Answer these questions from the passage on semantic correspondence below.
1. What do preprocessing-based methods learn first from the images?
2. Which pre-trained network did Aberman et al. use to generate a five-layer feature map pyramid?
3. What is the loss function in the end-to-end framework by Ignacio Rocco et al.?

■ Supplied passage ■
/---
Figure 16 shows the basic pipeline of semantic correspondence, in which CNN features learned by using pre-trained CNNs are adopted rather than handcrafted features. Two mainly schemes using for matching: 1) End-to-end methods take advantage of the superior of deep learning architectures, but some prior information such as labeled data are required. 2) Preprocessing-based methods initially learn CNN features from the images, then the correspondences are obtained with some post-processing strategies.
Ufer and Ommer [39] adopted the pre-trained Alexnet on ImageNet dataset[40] to generate image pyramids and feature pyramids, and extracted the CNN features from the feature maps of the first four convolution layers according to the Shannon formula and non-maximum suppression algorithm. To obtain the optimal correspondences, they solved an objective function consisting of similarity constraints, and geometric constraints utilizing the geometrical information (i.e., position, direction, and distance). Similarly, Aberman et al. adopted a pre-trained VGG-19 network to generate a five-layer feature map pyramid, constructed a feature descriptor with nominal dimension for each neuron, and then searched for the Neural Best Buddies pairs with a nearest neighbor matching algorithm[41]. A coarse-to-fine scheme is introduced to precisely locate the matched feature pairs from the high to low level.
Ignacio Rocco et al.[42] constructed an end-to-end CNN framework to simulate the matching process with SIFT[25], to be trained on labeled datasets in a highly supervised manner. The loss function is the mean square error of labeled feature points, and then the geometric transformation with several freedom parameters is outputted. The affine transformation and thin-plate spline transformation respectively corresponds to two modules in the framework, which improves the alignment accuracy and fault tolerance.
\---
■ Record extracts ■
/---
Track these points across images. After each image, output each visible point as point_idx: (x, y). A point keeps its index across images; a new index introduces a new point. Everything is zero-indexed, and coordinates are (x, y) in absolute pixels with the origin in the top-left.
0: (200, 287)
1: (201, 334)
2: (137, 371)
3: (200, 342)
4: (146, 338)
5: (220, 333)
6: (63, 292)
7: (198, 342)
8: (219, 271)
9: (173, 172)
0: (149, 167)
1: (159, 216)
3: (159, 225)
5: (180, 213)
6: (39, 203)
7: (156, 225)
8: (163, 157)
\---
/---
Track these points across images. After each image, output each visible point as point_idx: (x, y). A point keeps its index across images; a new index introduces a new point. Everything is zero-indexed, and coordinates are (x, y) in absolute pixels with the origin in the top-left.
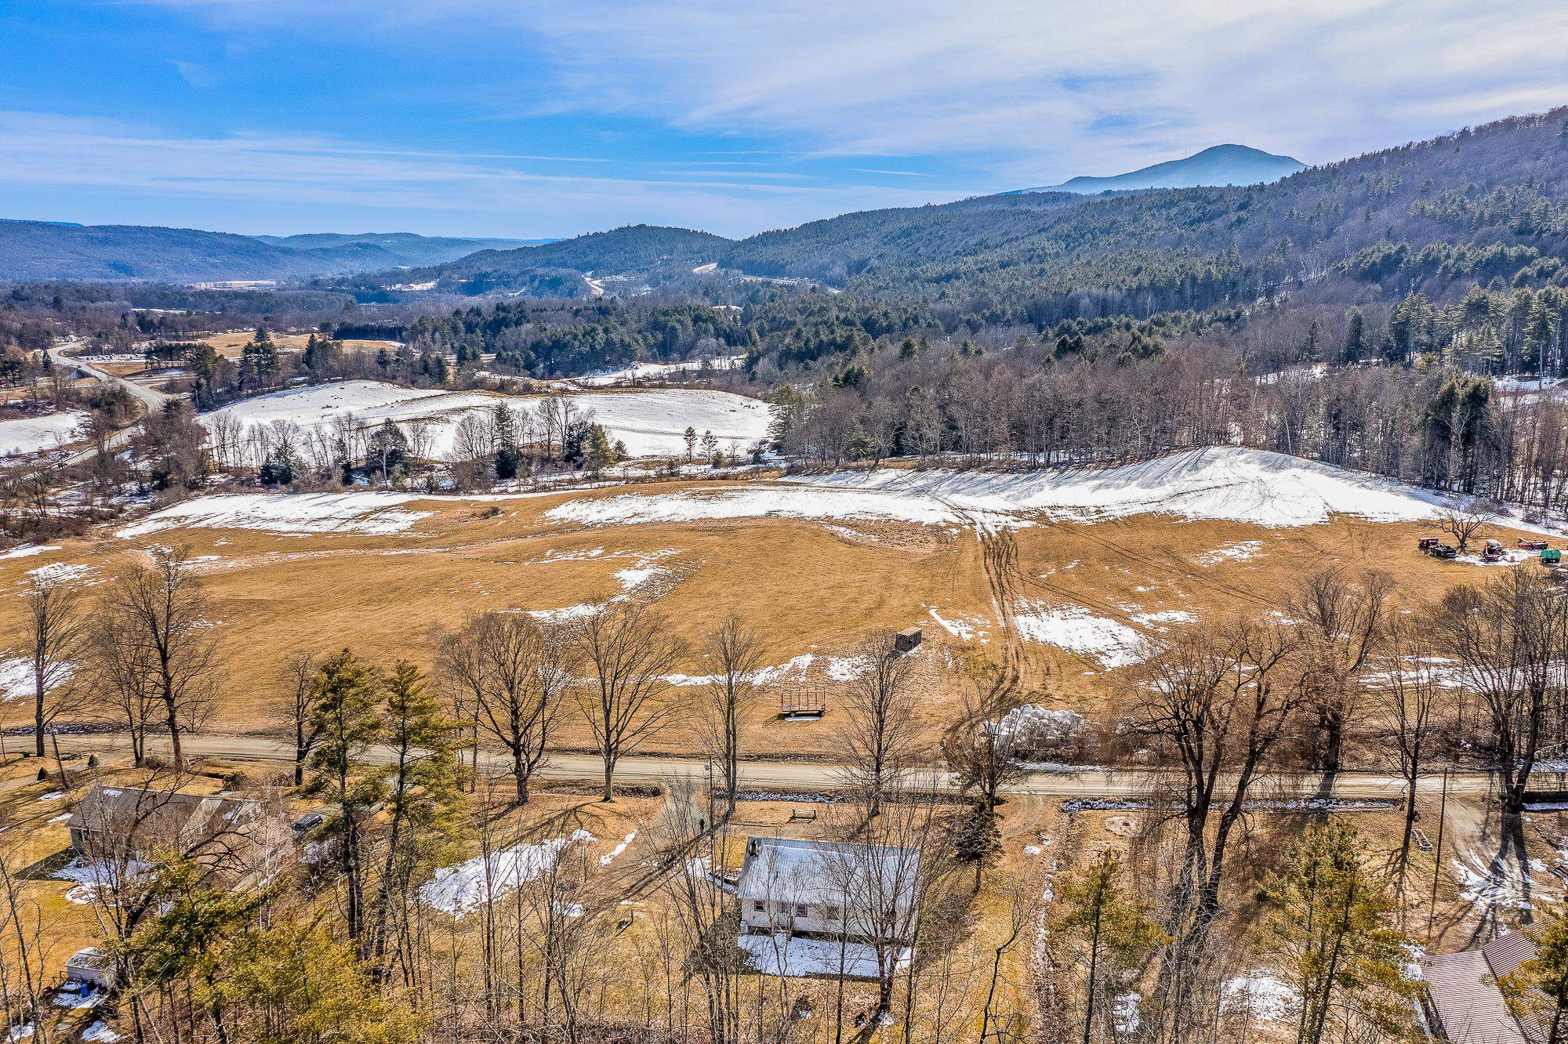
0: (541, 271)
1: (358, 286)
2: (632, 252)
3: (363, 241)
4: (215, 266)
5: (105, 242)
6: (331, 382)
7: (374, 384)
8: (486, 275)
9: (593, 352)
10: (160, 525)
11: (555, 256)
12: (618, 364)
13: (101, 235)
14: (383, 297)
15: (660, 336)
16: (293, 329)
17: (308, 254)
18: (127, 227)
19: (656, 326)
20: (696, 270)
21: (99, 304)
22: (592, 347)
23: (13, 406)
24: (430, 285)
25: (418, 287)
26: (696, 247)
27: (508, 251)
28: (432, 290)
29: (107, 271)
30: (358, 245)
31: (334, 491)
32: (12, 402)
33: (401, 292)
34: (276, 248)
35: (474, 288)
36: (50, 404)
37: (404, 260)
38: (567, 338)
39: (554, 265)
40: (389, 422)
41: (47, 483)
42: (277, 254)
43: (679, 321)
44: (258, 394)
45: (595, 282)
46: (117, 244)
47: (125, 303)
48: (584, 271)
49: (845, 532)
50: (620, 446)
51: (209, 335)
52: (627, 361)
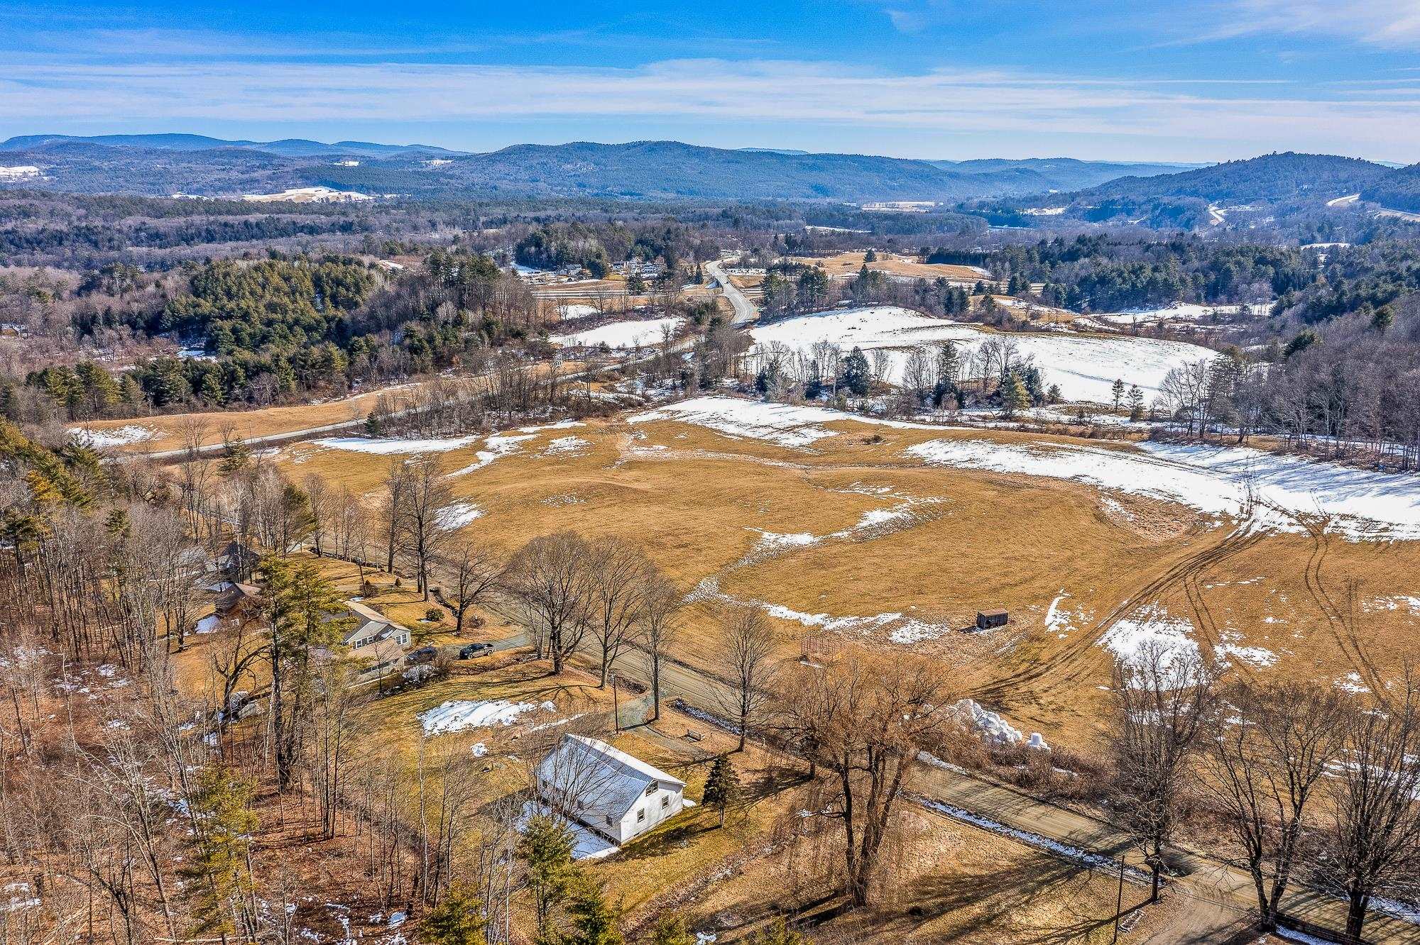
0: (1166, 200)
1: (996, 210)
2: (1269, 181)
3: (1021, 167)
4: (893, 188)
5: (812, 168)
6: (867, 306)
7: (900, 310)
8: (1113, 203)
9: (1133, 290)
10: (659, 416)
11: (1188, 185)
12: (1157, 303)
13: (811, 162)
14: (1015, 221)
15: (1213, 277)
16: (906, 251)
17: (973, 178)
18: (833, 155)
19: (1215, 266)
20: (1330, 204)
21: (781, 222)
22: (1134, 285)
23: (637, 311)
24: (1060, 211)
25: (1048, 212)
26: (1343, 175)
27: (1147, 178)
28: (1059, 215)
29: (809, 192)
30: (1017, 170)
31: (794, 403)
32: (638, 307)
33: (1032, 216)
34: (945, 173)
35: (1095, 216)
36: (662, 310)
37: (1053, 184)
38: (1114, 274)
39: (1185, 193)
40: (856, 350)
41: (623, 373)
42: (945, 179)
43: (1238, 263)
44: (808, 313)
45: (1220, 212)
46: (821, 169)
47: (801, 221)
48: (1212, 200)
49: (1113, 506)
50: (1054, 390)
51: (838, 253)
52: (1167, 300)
\---
/---
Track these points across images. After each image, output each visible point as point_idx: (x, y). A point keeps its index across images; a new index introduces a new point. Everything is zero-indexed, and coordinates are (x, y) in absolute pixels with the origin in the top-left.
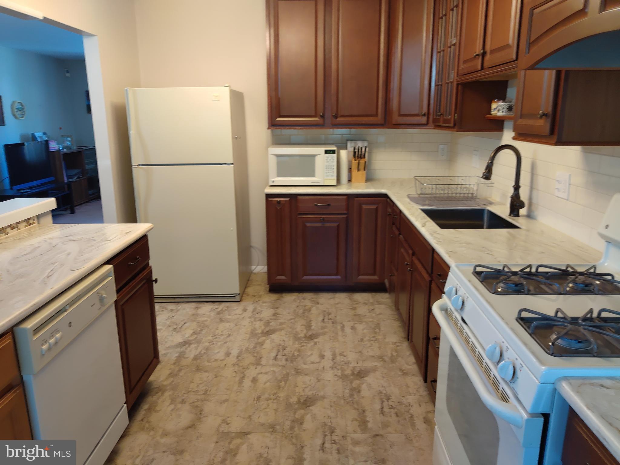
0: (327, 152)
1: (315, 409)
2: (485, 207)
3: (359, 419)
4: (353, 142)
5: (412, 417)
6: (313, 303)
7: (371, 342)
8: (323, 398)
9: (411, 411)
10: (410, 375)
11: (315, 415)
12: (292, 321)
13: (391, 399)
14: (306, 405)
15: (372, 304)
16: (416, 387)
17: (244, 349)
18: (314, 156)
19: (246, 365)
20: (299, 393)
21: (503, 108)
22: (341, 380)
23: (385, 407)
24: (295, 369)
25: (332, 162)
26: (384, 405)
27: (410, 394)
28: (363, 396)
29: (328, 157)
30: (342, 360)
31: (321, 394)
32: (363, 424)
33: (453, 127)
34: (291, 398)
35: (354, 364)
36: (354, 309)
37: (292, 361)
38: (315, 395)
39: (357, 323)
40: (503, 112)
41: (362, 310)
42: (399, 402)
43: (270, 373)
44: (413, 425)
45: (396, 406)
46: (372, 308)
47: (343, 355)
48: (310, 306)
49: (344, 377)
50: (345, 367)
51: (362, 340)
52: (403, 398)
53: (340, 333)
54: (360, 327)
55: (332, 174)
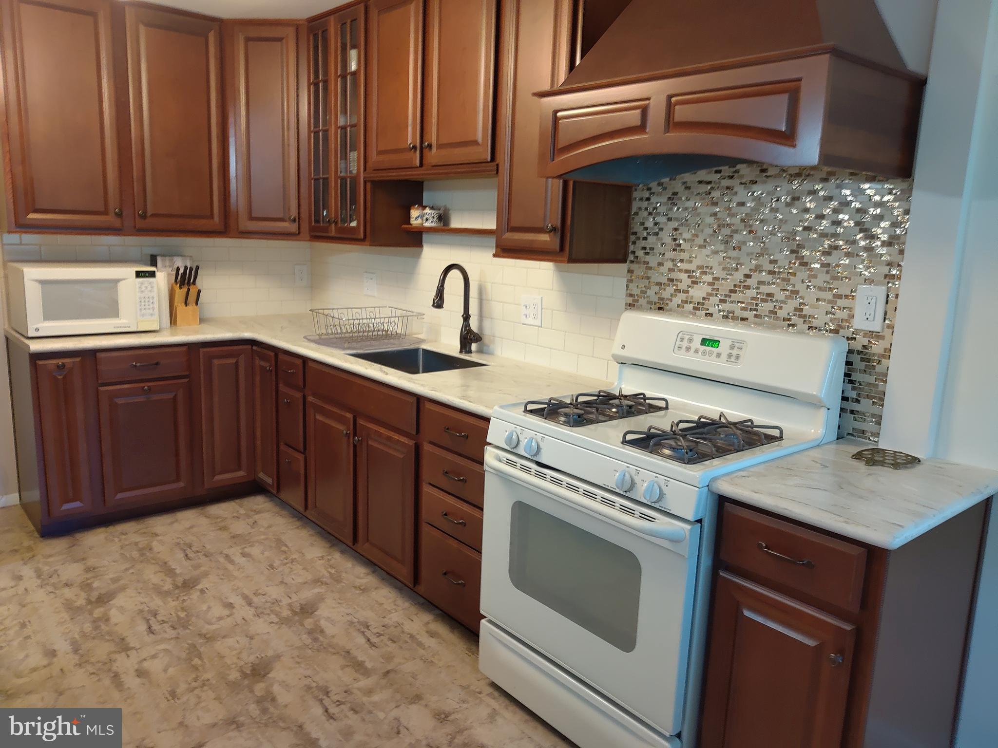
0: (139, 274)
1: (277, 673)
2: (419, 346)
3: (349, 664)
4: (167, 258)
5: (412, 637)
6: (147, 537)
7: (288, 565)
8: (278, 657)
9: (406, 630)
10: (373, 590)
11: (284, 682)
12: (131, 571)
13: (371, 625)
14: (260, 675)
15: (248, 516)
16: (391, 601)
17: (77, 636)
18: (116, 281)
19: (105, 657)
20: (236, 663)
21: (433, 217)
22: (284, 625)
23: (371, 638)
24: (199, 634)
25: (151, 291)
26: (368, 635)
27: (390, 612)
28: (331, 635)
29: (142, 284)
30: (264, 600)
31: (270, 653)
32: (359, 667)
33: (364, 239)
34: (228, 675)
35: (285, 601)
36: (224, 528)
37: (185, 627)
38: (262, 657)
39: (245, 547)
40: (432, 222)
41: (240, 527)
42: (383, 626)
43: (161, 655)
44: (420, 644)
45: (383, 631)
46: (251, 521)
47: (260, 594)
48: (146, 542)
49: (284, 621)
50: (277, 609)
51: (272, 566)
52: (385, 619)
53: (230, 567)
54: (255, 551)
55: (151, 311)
\---
■ Your solution ■
1. CNN features.
2. VGG-19.
3. The mean square error of labeled feature points.